According to the company's internal research, when determining the price for the Hub, they noted that the average amount spent on a conference room for 8-12 people is around $38,000 and that does not consider the cost of installation of the hardware. For a conference room of 3-4 people, the average AV cost can reach up to $21,000, which makes the smaller Surface Hub at $6,999 for this sized room a value proposition.

When speaking with JP Gownder, Vice President and Principal Analyst at Forrester, he noted that Oblong's Mezzanine technology costs $125,000+ per room, and Cisco's Telepresence and HP's similar offering can run $50,000+ as well.
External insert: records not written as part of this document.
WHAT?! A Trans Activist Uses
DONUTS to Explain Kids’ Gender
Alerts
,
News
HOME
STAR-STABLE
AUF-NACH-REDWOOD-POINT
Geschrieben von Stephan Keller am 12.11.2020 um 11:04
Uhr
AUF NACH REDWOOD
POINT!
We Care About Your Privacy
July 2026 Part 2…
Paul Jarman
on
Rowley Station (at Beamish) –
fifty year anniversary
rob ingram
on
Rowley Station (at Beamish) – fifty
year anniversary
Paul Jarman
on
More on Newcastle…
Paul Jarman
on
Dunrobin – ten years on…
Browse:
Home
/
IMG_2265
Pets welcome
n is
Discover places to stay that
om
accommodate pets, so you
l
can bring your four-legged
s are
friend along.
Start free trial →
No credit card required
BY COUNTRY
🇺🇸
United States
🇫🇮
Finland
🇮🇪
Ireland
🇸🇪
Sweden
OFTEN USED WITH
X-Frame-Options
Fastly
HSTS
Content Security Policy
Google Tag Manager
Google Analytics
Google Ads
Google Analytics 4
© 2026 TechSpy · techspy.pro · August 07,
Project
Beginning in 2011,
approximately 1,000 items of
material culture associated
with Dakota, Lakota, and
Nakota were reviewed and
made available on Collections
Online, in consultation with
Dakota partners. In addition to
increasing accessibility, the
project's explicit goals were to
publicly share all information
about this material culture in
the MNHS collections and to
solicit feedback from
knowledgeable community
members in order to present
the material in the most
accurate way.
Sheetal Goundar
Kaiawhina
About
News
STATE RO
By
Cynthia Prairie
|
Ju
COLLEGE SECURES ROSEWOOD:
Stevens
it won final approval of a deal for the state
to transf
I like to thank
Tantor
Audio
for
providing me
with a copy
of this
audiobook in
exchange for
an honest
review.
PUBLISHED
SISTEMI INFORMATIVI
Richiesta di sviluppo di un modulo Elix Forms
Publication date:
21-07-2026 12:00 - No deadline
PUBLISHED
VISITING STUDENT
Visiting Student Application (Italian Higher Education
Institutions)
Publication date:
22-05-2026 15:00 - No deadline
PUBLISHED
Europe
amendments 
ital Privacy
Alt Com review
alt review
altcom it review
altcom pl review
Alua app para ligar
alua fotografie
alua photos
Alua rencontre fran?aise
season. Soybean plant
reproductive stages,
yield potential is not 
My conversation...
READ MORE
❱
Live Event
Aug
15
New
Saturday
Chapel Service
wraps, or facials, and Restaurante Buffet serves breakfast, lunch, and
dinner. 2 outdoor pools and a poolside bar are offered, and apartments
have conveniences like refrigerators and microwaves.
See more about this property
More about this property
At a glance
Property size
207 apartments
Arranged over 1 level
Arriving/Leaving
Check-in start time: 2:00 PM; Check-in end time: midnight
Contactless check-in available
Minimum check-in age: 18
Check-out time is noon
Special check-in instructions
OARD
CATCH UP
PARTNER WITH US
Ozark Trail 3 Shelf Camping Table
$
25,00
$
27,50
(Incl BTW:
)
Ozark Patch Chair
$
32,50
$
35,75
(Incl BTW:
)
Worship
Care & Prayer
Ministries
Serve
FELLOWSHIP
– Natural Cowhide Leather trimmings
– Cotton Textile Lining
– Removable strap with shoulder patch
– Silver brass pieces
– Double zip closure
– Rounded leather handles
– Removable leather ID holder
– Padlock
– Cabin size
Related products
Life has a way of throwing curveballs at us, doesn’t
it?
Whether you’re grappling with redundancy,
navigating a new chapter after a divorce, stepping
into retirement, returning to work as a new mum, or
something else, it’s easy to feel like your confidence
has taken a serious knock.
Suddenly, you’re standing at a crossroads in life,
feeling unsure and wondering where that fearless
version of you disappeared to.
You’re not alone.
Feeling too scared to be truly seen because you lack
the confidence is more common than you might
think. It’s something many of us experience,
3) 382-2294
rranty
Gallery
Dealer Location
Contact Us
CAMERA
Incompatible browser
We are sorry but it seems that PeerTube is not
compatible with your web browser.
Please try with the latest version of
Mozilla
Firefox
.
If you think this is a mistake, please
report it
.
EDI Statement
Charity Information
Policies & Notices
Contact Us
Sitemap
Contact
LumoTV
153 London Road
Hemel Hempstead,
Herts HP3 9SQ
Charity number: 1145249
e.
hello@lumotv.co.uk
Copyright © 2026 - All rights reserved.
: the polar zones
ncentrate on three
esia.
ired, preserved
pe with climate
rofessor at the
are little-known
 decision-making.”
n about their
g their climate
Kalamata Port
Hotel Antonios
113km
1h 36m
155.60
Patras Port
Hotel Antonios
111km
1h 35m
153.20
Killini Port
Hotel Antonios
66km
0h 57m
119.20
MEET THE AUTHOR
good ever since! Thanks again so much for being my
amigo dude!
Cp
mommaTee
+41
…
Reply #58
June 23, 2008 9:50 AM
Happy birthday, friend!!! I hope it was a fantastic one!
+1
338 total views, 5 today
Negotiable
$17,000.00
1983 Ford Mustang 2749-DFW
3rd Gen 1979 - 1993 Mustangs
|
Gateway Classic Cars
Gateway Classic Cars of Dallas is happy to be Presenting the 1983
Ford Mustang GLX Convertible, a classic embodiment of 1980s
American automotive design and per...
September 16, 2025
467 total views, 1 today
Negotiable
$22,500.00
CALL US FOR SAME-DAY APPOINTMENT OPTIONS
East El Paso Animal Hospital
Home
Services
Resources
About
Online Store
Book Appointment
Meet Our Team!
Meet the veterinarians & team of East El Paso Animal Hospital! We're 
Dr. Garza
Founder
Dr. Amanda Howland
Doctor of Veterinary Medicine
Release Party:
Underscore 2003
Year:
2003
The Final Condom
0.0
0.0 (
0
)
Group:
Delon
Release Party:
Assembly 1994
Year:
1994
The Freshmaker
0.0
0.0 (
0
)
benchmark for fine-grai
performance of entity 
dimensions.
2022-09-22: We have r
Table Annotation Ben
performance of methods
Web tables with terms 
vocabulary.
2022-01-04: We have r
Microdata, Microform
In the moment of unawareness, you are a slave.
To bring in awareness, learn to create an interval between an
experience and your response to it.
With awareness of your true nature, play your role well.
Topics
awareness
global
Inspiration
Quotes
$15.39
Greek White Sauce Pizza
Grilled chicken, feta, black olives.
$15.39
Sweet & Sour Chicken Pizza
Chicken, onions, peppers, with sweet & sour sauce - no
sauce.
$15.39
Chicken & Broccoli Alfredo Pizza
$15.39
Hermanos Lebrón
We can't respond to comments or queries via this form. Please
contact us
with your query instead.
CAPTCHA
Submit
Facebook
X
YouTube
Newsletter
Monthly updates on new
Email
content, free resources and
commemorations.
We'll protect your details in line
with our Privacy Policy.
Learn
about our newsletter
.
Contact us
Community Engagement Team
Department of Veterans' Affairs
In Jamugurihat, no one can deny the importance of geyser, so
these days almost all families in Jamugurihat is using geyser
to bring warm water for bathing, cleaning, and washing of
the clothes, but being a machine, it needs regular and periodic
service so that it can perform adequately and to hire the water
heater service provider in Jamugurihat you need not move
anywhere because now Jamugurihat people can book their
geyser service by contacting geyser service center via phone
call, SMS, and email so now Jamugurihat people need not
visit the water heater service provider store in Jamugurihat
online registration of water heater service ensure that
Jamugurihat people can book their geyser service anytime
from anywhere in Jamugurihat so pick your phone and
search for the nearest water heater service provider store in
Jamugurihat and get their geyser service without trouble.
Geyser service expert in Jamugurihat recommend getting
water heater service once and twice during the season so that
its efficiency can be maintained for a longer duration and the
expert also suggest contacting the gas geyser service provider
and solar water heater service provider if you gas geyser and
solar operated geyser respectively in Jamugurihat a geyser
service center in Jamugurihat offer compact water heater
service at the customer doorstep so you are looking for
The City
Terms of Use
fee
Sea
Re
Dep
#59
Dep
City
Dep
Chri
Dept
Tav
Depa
While these systems are not exact 1:1 comparable to the Hub, it does show you the type of expense that is typically invested into the room the Surface Hub is targeting.

The Surface Hub builds on the DNA created by Perceptive Pixel (PPI), which Microsoft acquired a few years ago. With a focus on large screens and interactive displays, the team behind the previous generation PPI displays were crucial to creating this new device and helping Microsoft move deeper into the hardware market for the enterprise.

Every year, corporations spend millions of dollars on ERP systems and the like to keep an office running, and they will then spend millions more streamlining processes to save a few minutes a day. If Microsoft is able to prove that the Surface Hub is able to take one of the most mundane activities in the enterprise and make meetings more productive, the $19,999 top-end price tag will be a pittance on the balance sheet.